Évidemment, le renseignement d’intérêt militaire peut être obtenu autrement que par des aéronefs spécialisés, que ce soit par des satellites ou bien encore par des missions d’observation sur le terrain. Reste que l’activité des États-Unis en la matière, aux abords des frontières russes, est encore soutenue. Mais dans quel but ?
La question se pose après la confidence faite par le président Macron à l’occasion de ses vœux aux armées, ce 15 janvier, à Istres.
« L’Ukraine était […] dépendante des capacités de renseignement américaines, à une écrasante majorité, il y a un an [soit au moment du retour de Donald Trump à la Maison Blanche, ndlr]. Aujourd’hui, les deux tiers sont fournis par la France », a en effet affirmé M. Macron, qui n’a pas, comme on peut s’en douter, donné plus de détails. Reste à voir quels sont les pays qui fournissent le dernier tiers…
A priori, les États-Unis n’ont pas cessé leur coopération avec l’Ukraine dans le domaine du renseignement. Mieux : en octobre, le Wall Street Journal et l’agence Reuters ont même avancé que le président Trump envisageait de livrer des informations aux forces ukrainiennes pour leur permettre de frapper des infrastructures énergétiques sur le territoire russe.
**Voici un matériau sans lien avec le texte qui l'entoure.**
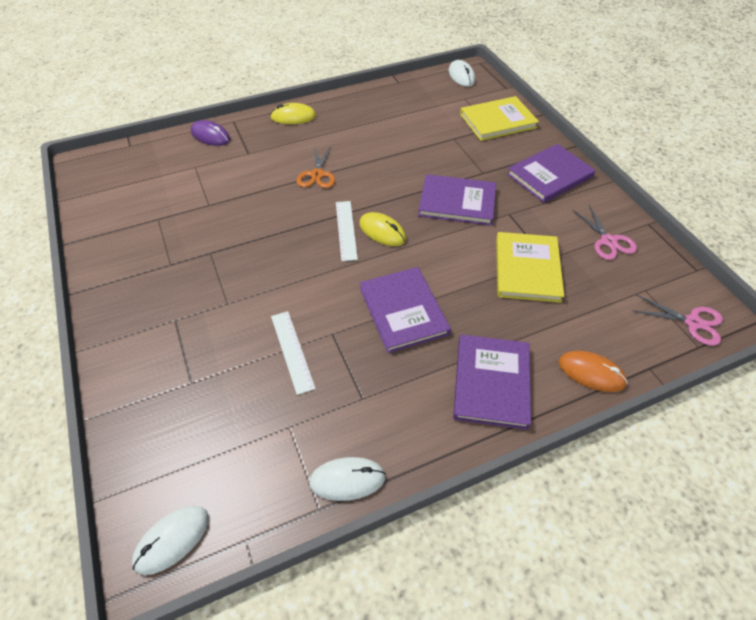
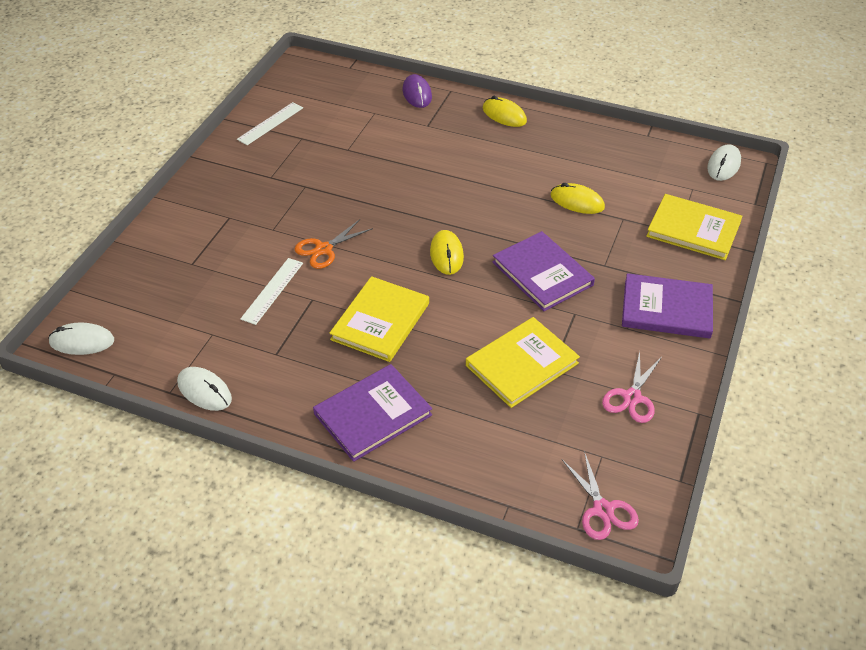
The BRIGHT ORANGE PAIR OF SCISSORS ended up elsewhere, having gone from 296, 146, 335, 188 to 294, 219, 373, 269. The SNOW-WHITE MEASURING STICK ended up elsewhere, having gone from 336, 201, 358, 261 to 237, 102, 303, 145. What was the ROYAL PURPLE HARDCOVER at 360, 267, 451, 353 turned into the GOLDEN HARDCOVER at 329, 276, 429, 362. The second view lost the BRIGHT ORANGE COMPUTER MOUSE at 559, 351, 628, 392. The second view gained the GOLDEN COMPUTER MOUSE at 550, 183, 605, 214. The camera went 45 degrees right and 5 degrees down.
L’hypothèse d’un arrêt de toute collaboration américaine en matière de renseignement a récemment été évoquée par le quotidien québécois Le Devoir.
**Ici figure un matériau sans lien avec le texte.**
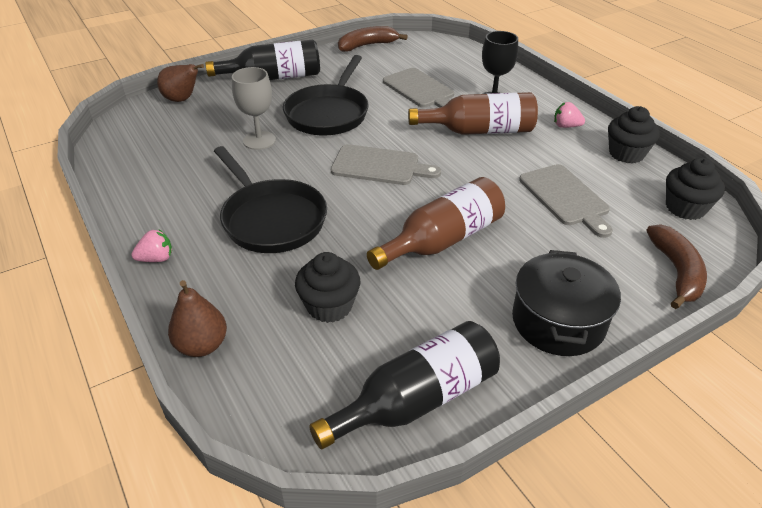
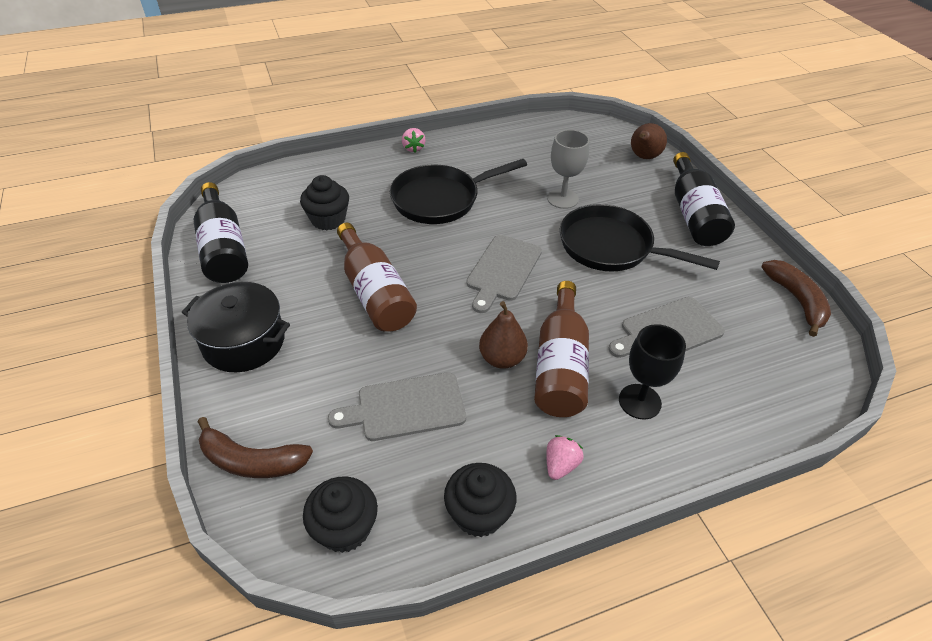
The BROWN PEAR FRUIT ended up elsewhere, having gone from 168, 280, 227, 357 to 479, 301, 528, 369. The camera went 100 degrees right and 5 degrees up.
« Ces renseignements se déclinent sous plusieurs formes. [Les Américains] sont capables d’analyser le déploiement de formations russes, s’il y a un stockage de munitions, si des trains sont en train d’être mobilisés, si des pipelines portatifs sont mis en place pour alimenter une armée qui va se déployer », lui a ainsi expliqué Michel Drapeau, un ancien colonel des Forces armées canadiennes. Et de préciser que « ces données sont collectées au moyen d’images satellites, par un examen des communications et par du personnel sur place ».
Cependant, a avancé Mark Kramer, directeur du programme d’études sur la guerre froide au Davis Center de l’Université Harvard, « même si la Russie pouvait d’une manière ou d’une autre compter sur un arrêt du renseignement américain, elle ne serait pas actuellement en position de lancer une offensive coordonnée pour conquérir le reste des oblasts de Zaporijjia, Kherson et Donetsk [qu’elle occupe en partie]. Et encore moins au-delà de ces territoires ».
Quoi qu’il en soit, en décembre récemment nommé chef de cabinet du président Zelensky après avoir été à la tête du renseignement militaire ukrainiens, Kyrylo Budanov, a affirmé que l’Ukraine restait « extrêmement dépendante » des données transmises par les États-Unis, notamment celles issues de l’imagerie satellitaire et des systèmes d’alerte permettant de détecter les lancements de missiles balistiques russes.